__WHAT TO PRODUCE__. Using the line that has "index pip: (907, 531)" as the starting point, print each line to the end of the material below word for word. Add no other lines.

__DATASET__.
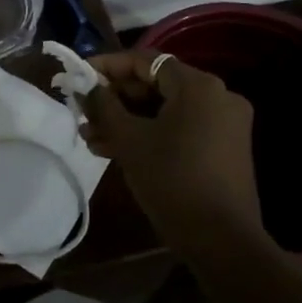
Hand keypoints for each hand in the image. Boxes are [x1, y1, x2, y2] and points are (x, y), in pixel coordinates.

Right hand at [82, 50, 264, 251]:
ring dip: (127, 120)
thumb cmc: (172, 180)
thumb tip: (87, 86)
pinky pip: (179, 128)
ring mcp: (223, 124)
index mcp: (198, 86)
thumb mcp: (129, 140)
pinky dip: (150, 134)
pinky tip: (114, 150)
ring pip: (164, 110)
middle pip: (155, 85)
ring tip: (90, 138)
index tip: (78, 76)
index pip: (144, 61)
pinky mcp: (223, 149)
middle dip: (114, 99)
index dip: (107, 66)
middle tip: (82, 113)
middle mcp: (217, 96)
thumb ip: (104, 106)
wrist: (223, 242)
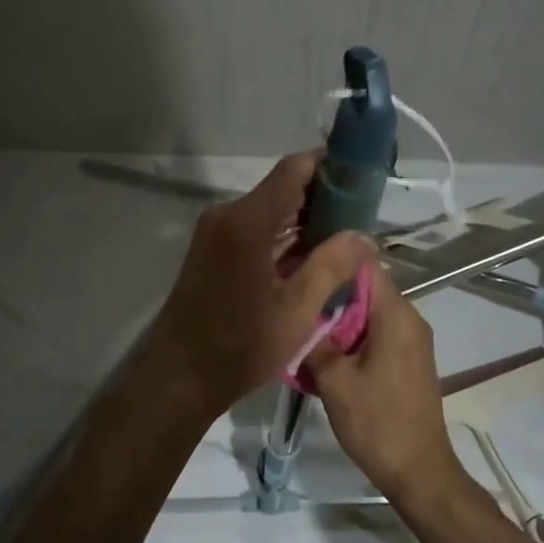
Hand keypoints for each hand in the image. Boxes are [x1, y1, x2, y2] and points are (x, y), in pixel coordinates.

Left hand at [142, 151, 377, 416]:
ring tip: (345, 237)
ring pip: (269, 210)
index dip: (330, 165)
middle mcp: (227, 215)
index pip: (294, 169)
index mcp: (247, 221)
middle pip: (282, 187)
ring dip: (303, 219)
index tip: (364, 177)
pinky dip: (282, 236)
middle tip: (363, 216)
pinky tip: (311, 256)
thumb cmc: (240, 346)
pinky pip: (254, 228)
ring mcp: (215, 232)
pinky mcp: (211, 249)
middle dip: (323, 197)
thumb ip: (332, 265)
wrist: (179, 377)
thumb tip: (364, 236)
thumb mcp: (296, 311)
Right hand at [310, 261, 459, 501]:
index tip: (302, 264)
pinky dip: (353, 336)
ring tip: (303, 323)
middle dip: (331, 291)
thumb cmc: (376, 421)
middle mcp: (410, 319)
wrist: (418, 471)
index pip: (366, 265)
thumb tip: (300, 313)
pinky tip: (326, 350)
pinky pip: (378, 333)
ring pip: (370, 312)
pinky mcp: (410, 360)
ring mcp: (413, 340)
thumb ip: (316, 339)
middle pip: (367, 288)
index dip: (334, 260)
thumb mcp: (334, 379)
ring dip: (340, 317)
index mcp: (396, 314)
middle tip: (294, 296)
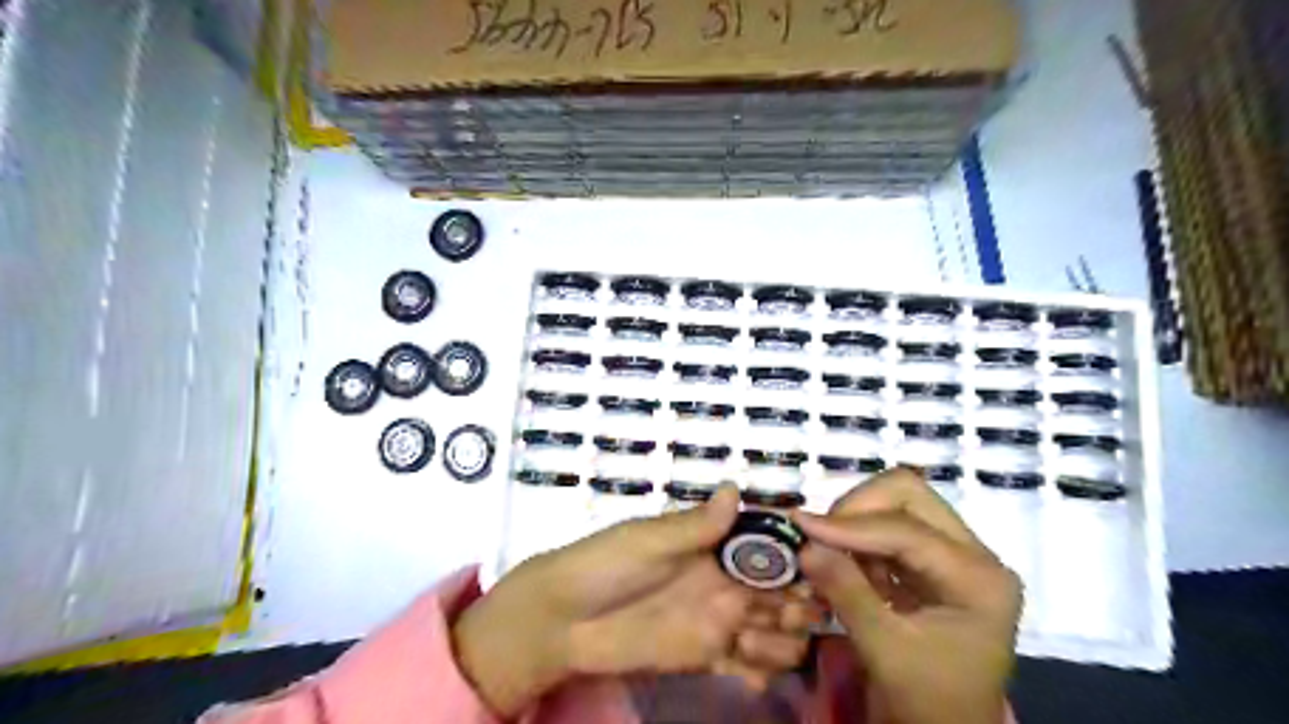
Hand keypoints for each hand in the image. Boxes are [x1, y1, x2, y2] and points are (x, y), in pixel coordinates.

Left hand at [456, 483, 813, 713]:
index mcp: (713, 546)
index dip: (796, 553)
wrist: (563, 621)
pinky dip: (760, 673)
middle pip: (785, 589)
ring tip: (750, 642)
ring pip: (776, 630)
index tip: (814, 566)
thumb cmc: (604, 566)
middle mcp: (725, 581)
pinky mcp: (707, 658)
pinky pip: (749, 667)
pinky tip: (748, 676)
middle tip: (787, 614)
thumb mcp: (647, 540)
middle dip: (800, 601)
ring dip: (782, 640)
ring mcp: (718, 621)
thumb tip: (735, 488)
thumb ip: (694, 525)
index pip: (768, 544)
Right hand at [792, 468, 1022, 723]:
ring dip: (857, 521)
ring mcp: (957, 555)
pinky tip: (846, 564)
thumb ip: (846, 592)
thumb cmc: (928, 700)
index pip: (907, 531)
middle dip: (858, 508)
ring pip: (899, 503)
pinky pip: (892, 526)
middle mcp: (975, 555)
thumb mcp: (885, 649)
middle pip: (909, 494)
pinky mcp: (936, 562)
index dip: (850, 525)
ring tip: (832, 554)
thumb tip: (805, 545)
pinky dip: (861, 538)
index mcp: (978, 579)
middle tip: (822, 536)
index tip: (801, 525)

__PROBLEM SOLUTION__.
index pip: (907, 531)
middle dip: (858, 508)
ring pip: (899, 503)
pinky pip: (892, 526)
middle mcp: (975, 555)
thumb mcp: (885, 649)
middle pip: (909, 494)
pinky mcp: (936, 562)
index dip: (850, 525)
ring tip: (832, 554)
thumb tip: (805, 545)
pinky dip: (861, 538)
index mcp: (978, 579)
middle tip: (822, 536)
index tip: (801, 525)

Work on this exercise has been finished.